Colorado Girl Dies after School Hostage Standoff
Authorities say that a gunman entered a Colorado high school Wednesday, held six students hostage, and shot one girl in the head before turning the gun on himself.
Tom Grigg, whose 16-year old son Cassidy was in a classroom when the man walked in, said his son told him the man fired his gun and told some students to leave. The students he told to stay behind were all girls. "He stood them up at the blackboard," Grigg said. "He hand-picked the ones he wanted to get out." When Cassidy told the gunman that he wanted to stay with the girls, Grigg said, "The guy flipped him around and put the gun in his face and said, ‘It would be in your best interest to leave.’"

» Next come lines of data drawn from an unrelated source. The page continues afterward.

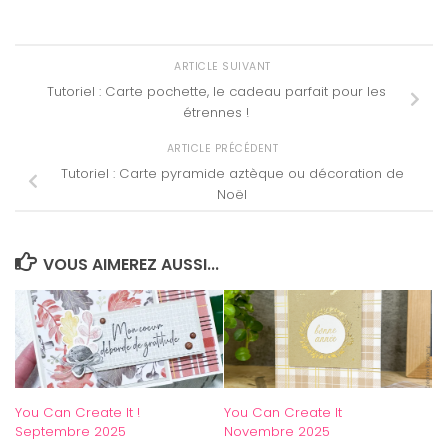
ARTICLE SUIVANT
Tutoriel : Carte pochette, le cadeau parfait pour les
étrennes !
ARTICLE PRÉCÉDENT
Tutoriel : Carte pyramide aztèque ou décoration de
Noël
VOUS AIMEREZ AUSSI...
You Can Create It !
You Can Create It
Septembre 2025
Novembre 2025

About 2:00, students from the school complex walked to a closed portion of U.S. Highway 285, about a mile west of the school, where they were boarded onto buses and driven to Deer Creek Elementary School, where many worried parents had gathered. About an hour later, an explosion was heard inside the high school and witnesses outside heard yelling.
Authorities had tried to negotiate with the gunman throughout the day, but said they had no idea who the man was, what he wanted, or what his motivation was for taking students hostage. Deputies established verbal contact with him through the door of the classroom at first, but later the gunman spoke only through the hostages, authorities said.
During the course of the afternoon four of the hostages were released, one by one, with the gunman negotiating with authorities through them by telling the students he released to tell deputies of his demands. Authorities said most of his demands were simply that he wanted them to back off.
Park County Sheriff Fred Wegener said that after the man cut off negotiations and set a deadline, authorities decided to enter the school. The gunman said that "something will happen" at 4 p.m., but he did not say what the deadline referred to. The tactical SWAT team used explosives as they entered the classroom, only to have the suspect fire at officers, shoot one of the girls in the head and then himself. Emily Keyes, a 16-year-old junior, was airlifted to a local hospital in critical condition, where she later died.
Sheriff Wegener broke into tears as he told reporters, "I’m still somewhat shocked that this could happen in a rural county. I don’t know why the gunman would do what he did." Wegener said that he has worked as a sheriff in the county for 36 years, and he knows the family of the victim.
Jefferson County authorities are sadly familiar with school attacks. Wegener’s office was responsible for handling the 1999 school shooting at Columbine High School in which two students killed 13 people before turning their guns on themselves.